Would you please return the lines of the entries below starting at the line that has "44:56:00 | 14:28 | |" and ending at the line that has "45:40:00 | 14:42 | |", both included, exactly as they are?

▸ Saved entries
● ● ● ● ● ● ●

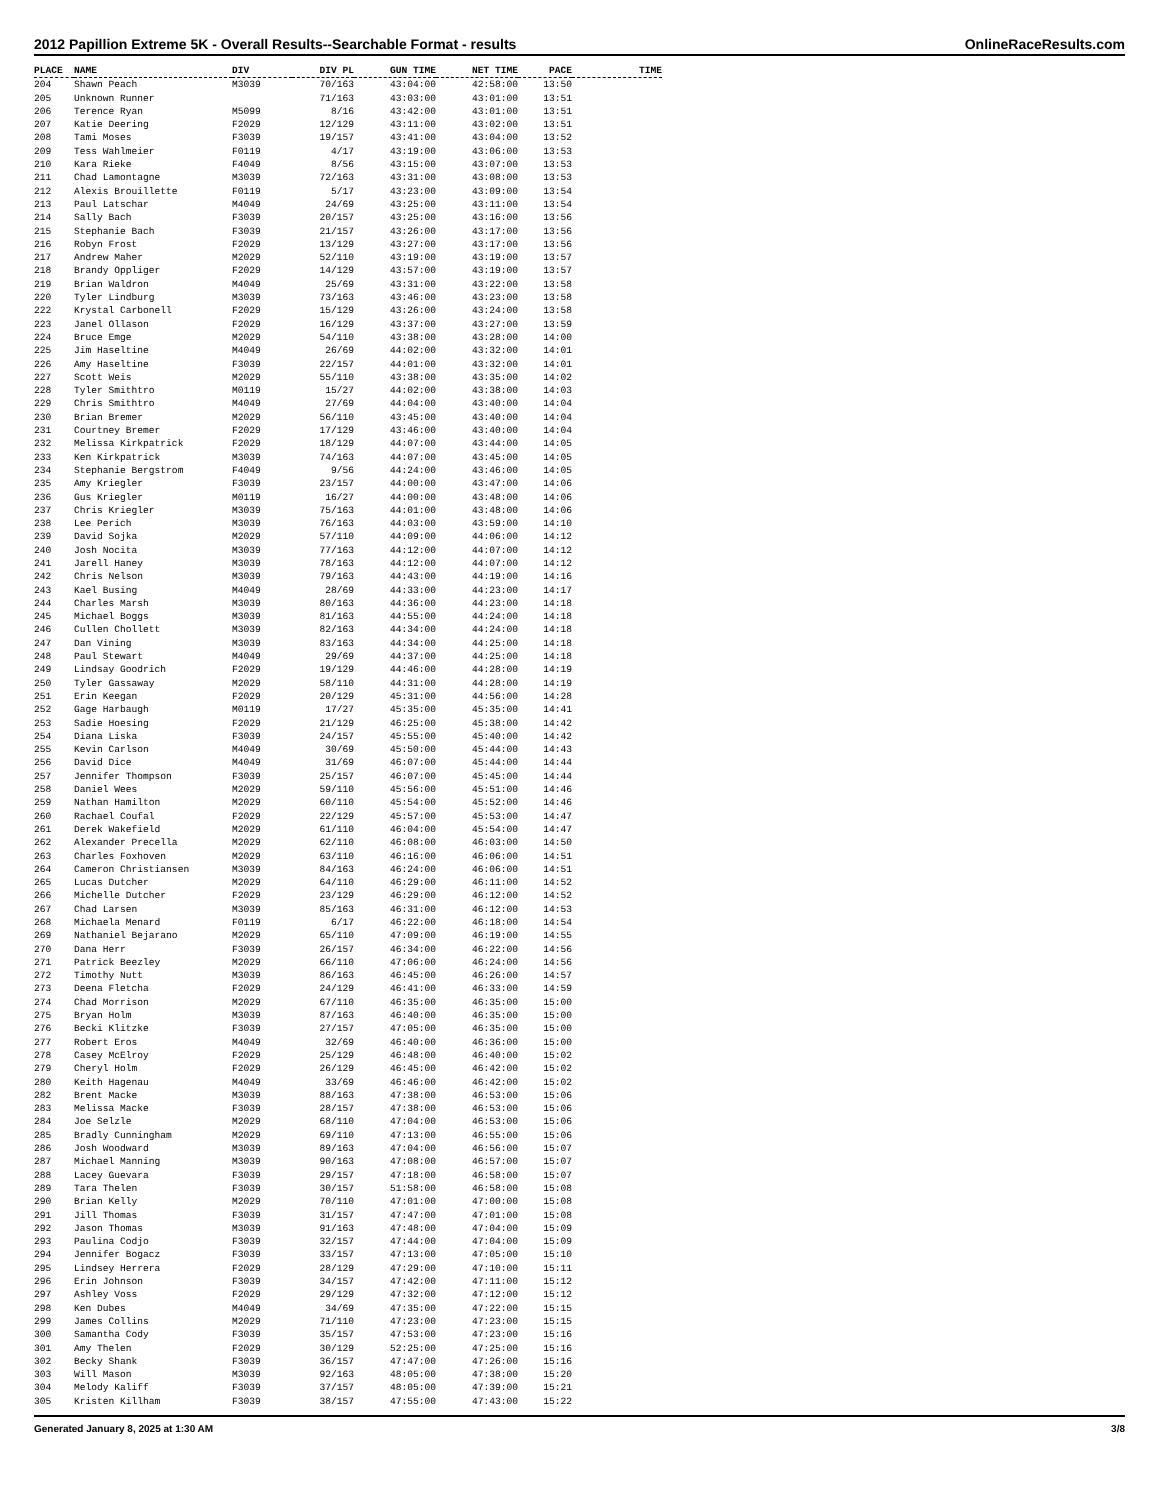2012 Papillion Extreme 5K - Overall Results--Searchable Format - results OnlineRaceResults.com
| PLACE | NAME | DIV | DIV PL | GUN TIME | NET TIME | PACE | TIME |
| --- | --- | --- | --- | --- | --- | --- | --- |
| 204 | Shawn Peach | M3039 | 70/163 | 43:04:00 | 42:58:00 | 13:50 | |
| 205 | Unknown Runner | | 71/163 | 43:03:00 | 43:01:00 | 13:51 | |
| 206 | Terence Ryan | M5099 | 8/16 | 43:42:00 | 43:01:00 | 13:51 | |
| 207 | Katie Deering | F2029 | 12/129 | 43:11:00 | 43:02:00 | 13:51 | |
| 208 | Tami Moses | F3039 | 19/157 | 43:41:00 | 43:04:00 | 13:52 | |
| 209 | Tess Wahlmeier | F0119 | 4/17 | 43:19:00 | 43:06:00 | 13:53 | |
| 210 | Kara Rieke | F4049 | 8/56 | 43:15:00 | 43:07:00 | 13:53 | |
| 211 | Chad Lamontagne | M3039 | 72/163 | 43:31:00 | 43:08:00 | 13:53 | |
| 212 | Alexis Brouillette | F0119 | 5/17 | 43:23:00 | 43:09:00 | 13:54 | |
| 213 | Paul Latschar | M4049 | 24/69 | 43:25:00 | 43:11:00 | 13:54 | |
| 214 | Sally Bach | F3039 | 20/157 | 43:25:00 | 43:16:00 | 13:56 | |
| 215 | Stephanie Bach | F3039 | 21/157 | 43:26:00 | 43:17:00 | 13:56 | |
| 216 | Robyn Frost | F2029 | 13/129 | 43:27:00 | 43:17:00 | 13:56 | |
| 217 | Andrew Maher | M2029 | 52/110 | 43:19:00 | 43:19:00 | 13:57 | |
| 218 | Brandy Oppliger | F2029 | 14/129 | 43:57:00 | 43:19:00 | 13:57 | |
| 219 | Brian Waldron | M4049 | 25/69 | 43:31:00 | 43:22:00 | 13:58 | |
| 220 | Tyler Lindburg | M3039 | 73/163 | 43:46:00 | 43:23:00 | 13:58 | |
| 222 | Krystal Carbonell | F2029 | 15/129 | 43:26:00 | 43:24:00 | 13:58 | |
| 223 | Janel Ollason | F2029 | 16/129 | 43:37:00 | 43:27:00 | 13:59 | |
| 224 | Bruce Emge | M2029 | 54/110 | 43:38:00 | 43:28:00 | 14:00 | |
| 225 | Jim Haseltine | M4049 | 26/69 | 44:02:00 | 43:32:00 | 14:01 | |
| 226 | Amy Haseltine | F3039 | 22/157 | 44:01:00 | 43:32:00 | 14:01 | |
| 227 | Scott Weis | M2029 | 55/110 | 43:38:00 | 43:35:00 | 14:02 | |
| 228 | Tyler Smithtro | M0119 | 15/27 | 44:02:00 | 43:38:00 | 14:03 | |
| 229 | Chris Smithtro | M4049 | 27/69 | 44:04:00 | 43:40:00 | 14:04 | |
| 230 | Brian Bremer | M2029 | 56/110 | 43:45:00 | 43:40:00 | 14:04 | |
| 231 | Courtney Bremer | F2029 | 17/129 | 43:46:00 | 43:40:00 | 14:04 | |
| 232 | Melissa Kirkpatrick | F2029 | 18/129 | 44:07:00 | 43:44:00 | 14:05 | |
| 233 | Ken Kirkpatrick | M3039 | 74/163 | 44:07:00 | 43:45:00 | 14:05 | |
| 234 | Stephanie Bergstrom | F4049 | 9/56 | 44:24:00 | 43:46:00 | 14:05 | |
| 235 | Amy Kriegler | F3039 | 23/157 | 44:00:00 | 43:47:00 | 14:06 | |
| 236 | Gus Kriegler | M0119 | 16/27 | 44:00:00 | 43:48:00 | 14:06 | |
| 237 | Chris Kriegler | M3039 | 75/163 | 44:01:00 | 43:48:00 | 14:06 | |
| 238 | Lee Perich | M3039 | 76/163 | 44:03:00 | 43:59:00 | 14:10 | |
| 239 | David Sojka | M2029 | 57/110 | 44:09:00 | 44:06:00 | 14:12 | |
| 240 | Josh Nocita | M3039 | 77/163 | 44:12:00 | 44:07:00 | 14:12 | |
| 241 | Jarell Haney | M3039 | 78/163 | 44:12:00 | 44:07:00 | 14:12 | |
| 242 | Chris Nelson | M3039 | 79/163 | 44:43:00 | 44:19:00 | 14:16 | |
| 243 | Kael Busing | M4049 | 28/69 | 44:33:00 | 44:23:00 | 14:17 | |
| 244 | Charles Marsh | M3039 | 80/163 | 44:36:00 | 44:23:00 | 14:18 | |
| 245 | Michael Boggs | M3039 | 81/163 | 44:55:00 | 44:24:00 | 14:18 | |
| 246 | Cullen Chollett | M3039 | 82/163 | 44:34:00 | 44:24:00 | 14:18 | |
| 247 | Dan Vining | M3039 | 83/163 | 44:34:00 | 44:25:00 | 14:18 | |
| 248 | Paul Stewart | M4049 | 29/69 | 44:37:00 | 44:25:00 | 14:18 | |
| 249 | Lindsay Goodrich | F2029 | 19/129 | 44:46:00 | 44:28:00 | 14:19 | |
| 250 | Tyler Gassaway | M2029 | 58/110 | 44:31:00 | 44:28:00 | 14:19 | |
| 251 | Erin Keegan | F2029 | 20/129 | 45:31:00 | 44:56:00 | 14:28 | |
| 252 | Gage Harbaugh | M0119 | 17/27 | 45:35:00 | 45:35:00 | 14:41 | |
| 253 | Sadie Hoesing | F2029 | 21/129 | 46:25:00 | 45:38:00 | 14:42 | |
| 254 | Diana Liska | F3039 | 24/157 | 45:55:00 | 45:40:00 | 14:42 | |
| 255 | Kevin Carlson | M4049 | 30/69 | 45:50:00 | 45:44:00 | 14:43 | |
| 256 | David Dice | M4049 | 31/69 | 46:07:00 | 45:44:00 | 14:44 | |
| 257 | Jennifer Thompson | F3039 | 25/157 | 46:07:00 | 45:45:00 | 14:44 | |
| 258 | Daniel Wees | M2029 | 59/110 | 45:56:00 | 45:51:00 | 14:46 | |
| 259 | Nathan Hamilton | M2029 | 60/110 | 45:54:00 | 45:52:00 | 14:46 | |
| 260 | Rachael Coufal | F2029 | 22/129 | 45:57:00 | 45:53:00 | 14:47 | |
| 261 | Derek Wakefield | M2029 | 61/110 | 46:04:00 | 45:54:00 | 14:47 | |
| 262 | Alexander Precella | M2029 | 62/110 | 46:08:00 | 46:03:00 | 14:50 | |
| 263 | Charles Foxhoven | M2029 | 63/110 | 46:16:00 | 46:06:00 | 14:51 | |
| 264 | Cameron Christiansen | M3039 | 84/163 | 46:24:00 | 46:06:00 | 14:51 | |
| 265 | Lucas Dutcher | M2029 | 64/110 | 46:29:00 | 46:11:00 | 14:52 | |
| 266 | Michelle Dutcher | F2029 | 23/129 | 46:29:00 | 46:12:00 | 14:52 | |
| 267 | Chad Larsen | M3039 | 85/163 | 46:31:00 | 46:12:00 | 14:53 | |
| 268 | Michaela Menard | F0119 | 6/17 | 46:22:00 | 46:18:00 | 14:54 | |
| 269 | Nathaniel Bejarano | M2029 | 65/110 | 47:09:00 | 46:19:00 | 14:55 | |
| 270 | Dana Herr | F3039 | 26/157 | 46:34:00 | 46:22:00 | 14:56 | |
| 271 | Patrick Beezley | M2029 | 66/110 | 47:06:00 | 46:24:00 | 14:56 | |
| 272 | Timothy Nutt | M3039 | 86/163 | 46:45:00 | 46:26:00 | 14:57 | |
| 273 | Deena Fletcha | F2029 | 24/129 | 46:41:00 | 46:33:00 | 14:59 | |
| 274 | Chad Morrison | M2029 | 67/110 | 46:35:00 | 46:35:00 | 15:00 | |
| 275 | Bryan Holm | M3039 | 87/163 | 46:40:00 | 46:35:00 | 15:00 | |
| 276 | Becki Klitzke | F3039 | 27/157 | 47:05:00 | 46:35:00 | 15:00 | |
| 277 | Robert Eros | M4049 | 32/69 | 46:40:00 | 46:36:00 | 15:00 | |
| 278 | Casey McElroy | F2029 | 25/129 | 46:48:00 | 46:40:00 | 15:02 | |
| 279 | Cheryl Holm | F2029 | 26/129 | 46:45:00 | 46:42:00 | 15:02 | |
| 280 | Keith Hagenau | M4049 | 33/69 | 46:46:00 | 46:42:00 | 15:02 | |
| 282 | Brent Macke | M3039 | 88/163 | 47:38:00 | 46:53:00 | 15:06 | |
| 283 | Melissa Macke | F3039 | 28/157 | 47:38:00 | 46:53:00 | 15:06 | |
| 284 | Joe Selzle | M2029 | 68/110 | 47:04:00 | 46:53:00 | 15:06 | |
| 285 | Bradly Cunningham | M2029 | 69/110 | 47:13:00 | 46:55:00 | 15:06 | |
| 286 | Josh Woodward | M3039 | 89/163 | 47:04:00 | 46:56:00 | 15:07 | |
| 287 | Michael Manning | M3039 | 90/163 | 47:08:00 | 46:57:00 | 15:07 | |
| 288 | Lacey Guevara | F3039 | 29/157 | 47:18:00 | 46:58:00 | 15:07 | |
| 289 | Tara Thelen | F3039 | 30/157 | 51:58:00 | 46:58:00 | 15:08 | |
| 290 | Brian Kelly | M2029 | 70/110 | 47:01:00 | 47:00:00 | 15:08 | |
| 291 | Jill Thomas | F3039 | 31/157 | 47:47:00 | 47:01:00 | 15:08 | |
| 292 | Jason Thomas | M3039 | 91/163 | 47:48:00 | 47:04:00 | 15:09 | |
| 293 | Paulina Codjo | F3039 | 32/157 | 47:44:00 | 47:04:00 | 15:09 | |
| 294 | Jennifer Bogacz | F3039 | 33/157 | 47:13:00 | 47:05:00 | 15:10 | |
| 295 | Lindsey Herrera | F2029 | 28/129 | 47:29:00 | 47:10:00 | 15:11 | |
| 296 | Erin Johnson | F3039 | 34/157 | 47:42:00 | 47:11:00 | 15:12 | |
| 297 | Ashley Voss | F2029 | 29/129 | 47:32:00 | 47:12:00 | 15:12 | |
| 298 | Ken Dubes | M4049 | 34/69 | 47:35:00 | 47:22:00 | 15:15 | |
| 299 | James Collins | M2029 | 71/110 | 47:23:00 | 47:23:00 | 15:15 | |
| 300 | Samantha Cody | F3039 | 35/157 | 47:53:00 | 47:23:00 | 15:16 | |
| 301 | Amy Thelen | F2029 | 30/129 | 52:25:00 | 47:25:00 | 15:16 | |
| 302 | Becky Shank | F3039 | 36/157 | 47:47:00 | 47:26:00 | 15:16 | |
| 303 | Will Mason | M3039 | 92/163 | 48:05:00 | 47:38:00 | 15:20 | |
| 304 | Melody Kaliff | F3039 | 37/157 | 48:05:00 | 47:39:00 | 15:21 | |
| 305 | Kristen Killham | F3039 | 38/157 | 47:55:00 | 47:43:00 | 15:22 | |
Generated January 8, 2025 at 1:30 AM 3/8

● ● ● ● ● ● ●

▸ Exercise solution
| 251 | Erin Keegan | F2029 | 20/129 | 45:31:00 | 44:56:00 | 14:28 | |
| 252 | Gage Harbaugh | M0119 | 17/27 | 45:35:00 | 45:35:00 | 14:41 | |
| 253 | Sadie Hoesing | F2029 | 21/129 | 46:25:00 | 45:38:00 | 14:42 | |
| 254 | Diana Liska | F3039 | 24/157 | 45:55:00 | 45:40:00 | 14:42 | |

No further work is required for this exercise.